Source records
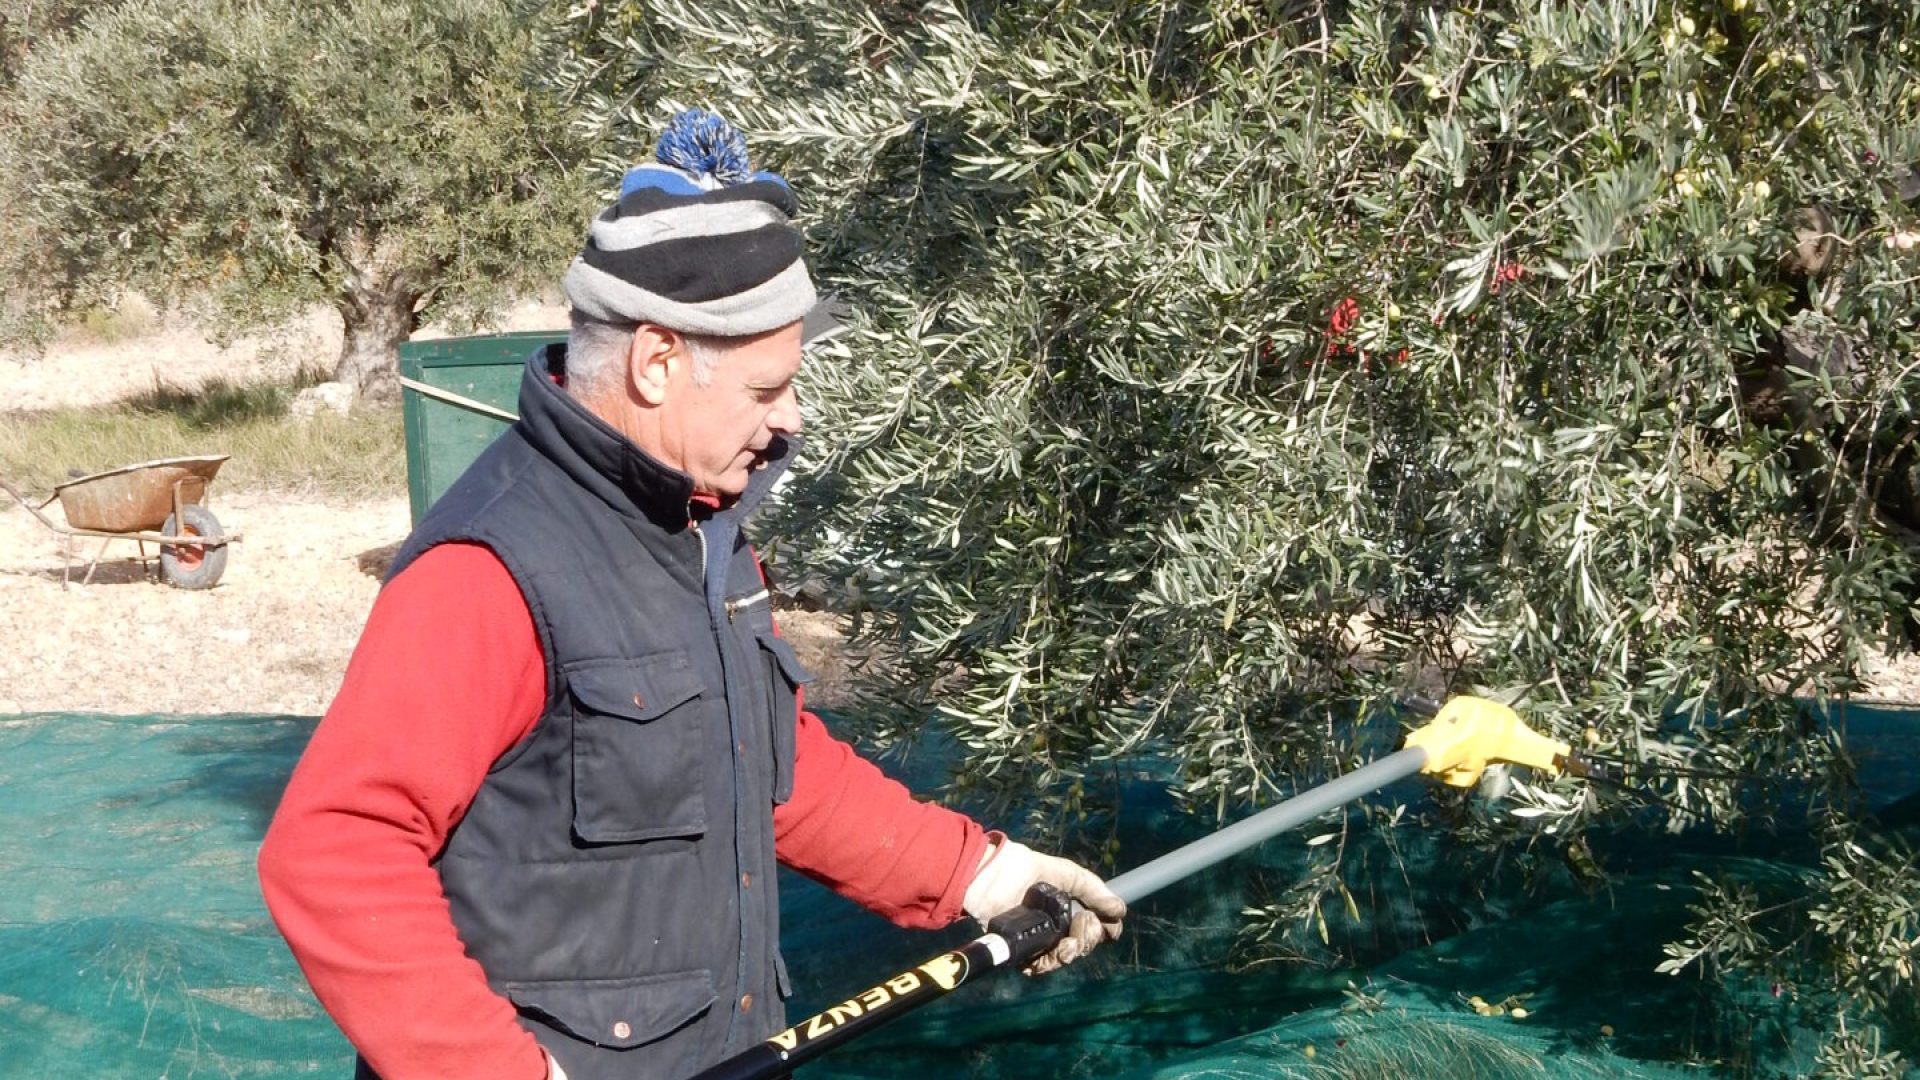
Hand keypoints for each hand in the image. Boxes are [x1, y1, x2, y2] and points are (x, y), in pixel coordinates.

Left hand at [962, 833, 1124, 974]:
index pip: (1096, 928)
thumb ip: (1094, 890)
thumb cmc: (1028, 869)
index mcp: (1072, 909)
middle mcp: (1059, 927)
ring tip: (1064, 945)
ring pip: (1065, 958)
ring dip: (1069, 954)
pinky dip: (1044, 964)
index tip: (1111, 930)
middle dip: (1087, 940)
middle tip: (1081, 927)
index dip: (1105, 931)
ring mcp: (1041, 940)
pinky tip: (1045, 957)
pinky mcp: (1022, 950)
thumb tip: (1121, 909)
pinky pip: (1040, 966)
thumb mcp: (1067, 874)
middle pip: (1084, 945)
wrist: (992, 876)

_Required action_
Pictures are to be dropped; the lines from the start of the entries above through the line with "middle mcp: (1059, 927)" are to be given again verbatim.

_Answer space_
Hand keypoints for each hand in the image. Boxes are [x1, y1, x2, y2] and points are (x, y), in pixel coordinates.

Left hand at [962, 833, 1124, 974]:
index pip: (1096, 928)
thumb ip: (1094, 890)
thumb cmc: (1028, 869)
index mcp: (1072, 909)
middle mcp: (1059, 927)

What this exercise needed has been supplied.